Segment Open

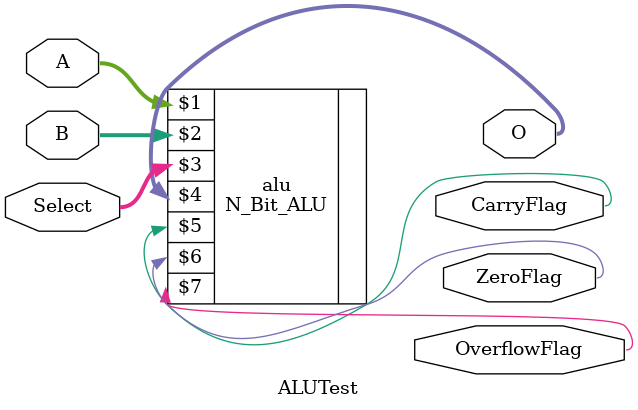
<source format=v>
module ALUTest(
    input [5:0] A, B,
    input [3:0] Select,
    output [5:0] O,
    output CarryFlag, ZeroFlag, OverflowFlag
);

    N_Bit_ALU #(6) alu(A, B, Select, O, CarryFlag, ZeroFlag, OverflowFlag);

endmodule

</source>
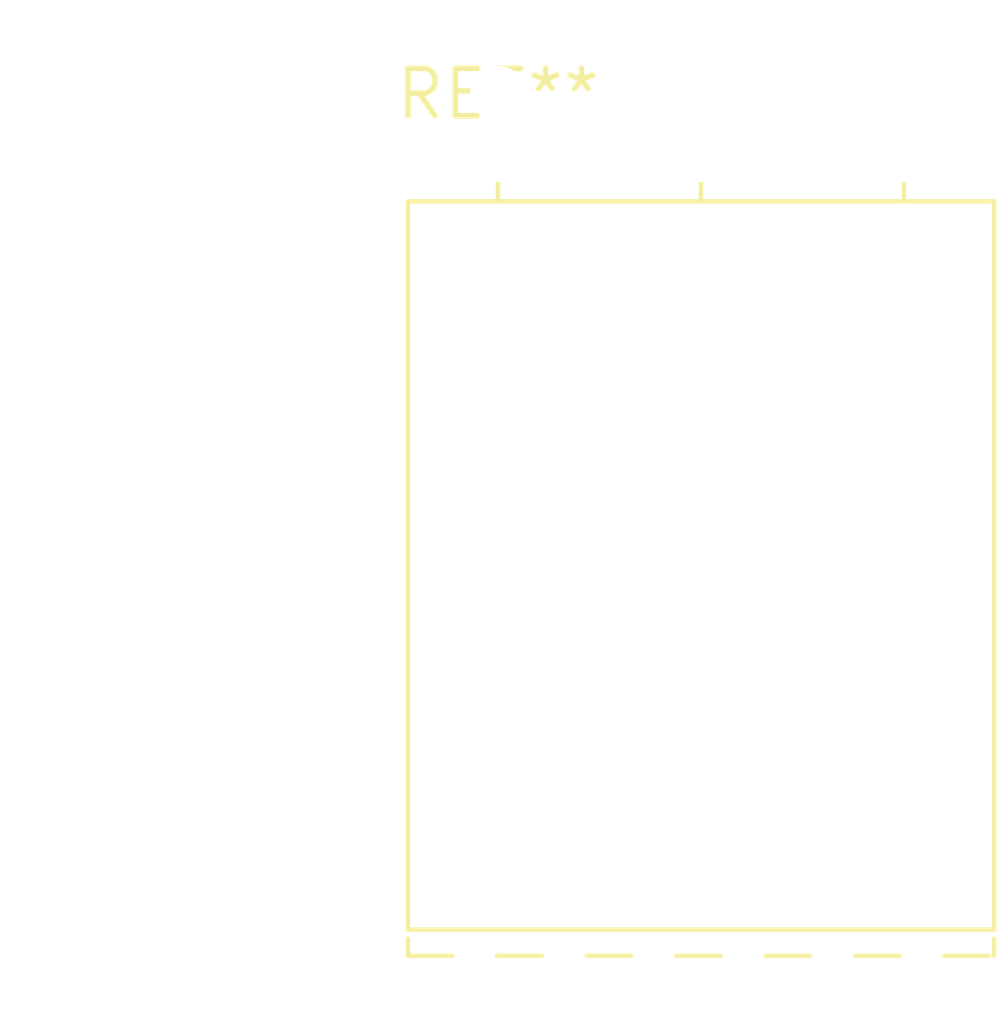
<source format=kicad_pcb>
(kicad_pcb (version 20240108) (generator pcbnew)

  (general
    (thickness 1.6)
  )

  (paper "A4")
  (layers
    (0 "F.Cu" signal)
    (31 "B.Cu" signal)
    (32 "B.Adhes" user "B.Adhesive")
    (33 "F.Adhes" user "F.Adhesive")
    (34 "B.Paste" user)
    (35 "F.Paste" user)
    (36 "B.SilkS" user "B.Silkscreen")
    (37 "F.SilkS" user "F.Silkscreen")
    (38 "B.Mask" user)
    (39 "F.Mask" user)
    (40 "Dwgs.User" user "User.Drawings")
    (41 "Cmts.User" user "User.Comments")
    (42 "Eco1.User" user "User.Eco1")
    (43 "Eco2.User" user "User.Eco2")
    (44 "Edge.Cuts" user)
    (45 "Margin" user)
    (46 "B.CrtYd" user "B.Courtyard")
    (47 "F.CrtYd" user "F.Courtyard")
    (48 "B.Fab" user)
    (49 "F.Fab" user)
    (50 "User.1" user)
    (51 "User.2" user)
    (52 "User.3" user)
    (53 "User.4" user)
    (54 "User.5" user)
    (55 "User.6" user)
    (56 "User.7" user)
    (57 "User.8" user)
    (58 "User.9" user)
  )

  (setup
    (pad_to_mask_clearance 0)
    (pcbplotparams
      (layerselection 0x00010fc_ffffffff)
      (plot_on_all_layers_selection 0x0000000_00000000)
      (disableapertmacros false)
      (usegerberextensions false)
      (usegerberattributes false)
      (usegerberadvancedattributes false)
      (creategerberjobfile false)
      (dashed_line_dash_ratio 12.000000)
      (dashed_line_gap_ratio 3.000000)
      (svgprecision 4)
      (plotframeref false)
      (viasonmask false)
      (mode 1)
      (useauxorigin false)
      (hpglpennumber 1)
      (hpglpenspeed 20)
      (hpglpendiameter 15.000000)
      (dxfpolygonmode false)
      (dxfimperialunits false)
      (dxfusepcbnewfont false)
      (psnegative false)
      (psa4output false)
      (plotreference false)
      (plotvalue false)
      (plotinvisibletext false)
      (sketchpadsonfab false)
      (subtractmaskfromsilk false)
      (outputformat 1)
      (mirror false)
      (drillshape 1)
      (scaleselection 1)
      (outputdirectory "")
    )
  )

  (net 0 "")

  (footprint "TO-3P-3_Horizontal_TabUp" (layer "F.Cu") (at 0 0))

)

</source>
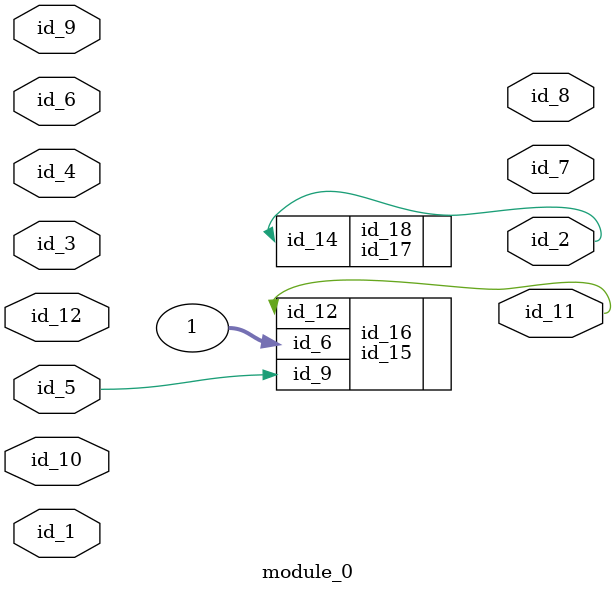
<source format=v>
module module_0 (
    id_1,
    id_2,
    id_3,
    id_4,
    id_5,
    id_6,
    id_7,
    id_8,
    id_9,
    id_10,
    id_11,
    id_12
);
  input id_12;
  output id_11;
  input id_10;
  input id_9;
  output id_8;
  output id_7;
  input id_6;
  input id_5;
  input id_4;
  input id_3;
  output id_2;
  input id_1;
  id_13 id_14 (
      .id_9 (id_1),
      .id_12(id_4)
  );
  id_15 id_16 (
      .id_6 (1),
      .id_12(1),
      .id_12(id_11),
      .id_9 (id_5)
  );
  id_17 id_18 (
      .id_14(id_10),
      .id_14(id_2)
  );
endmodule

</source>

Segment Closed

Where the string "Silkscreen" occurs in a line of the material above, copy the whole line.

RESULT OF THIS TASK:
    (36 "B.SilkS" user "B.Silkscreen")
    (37 "F.SilkS" user "F.Silkscreen")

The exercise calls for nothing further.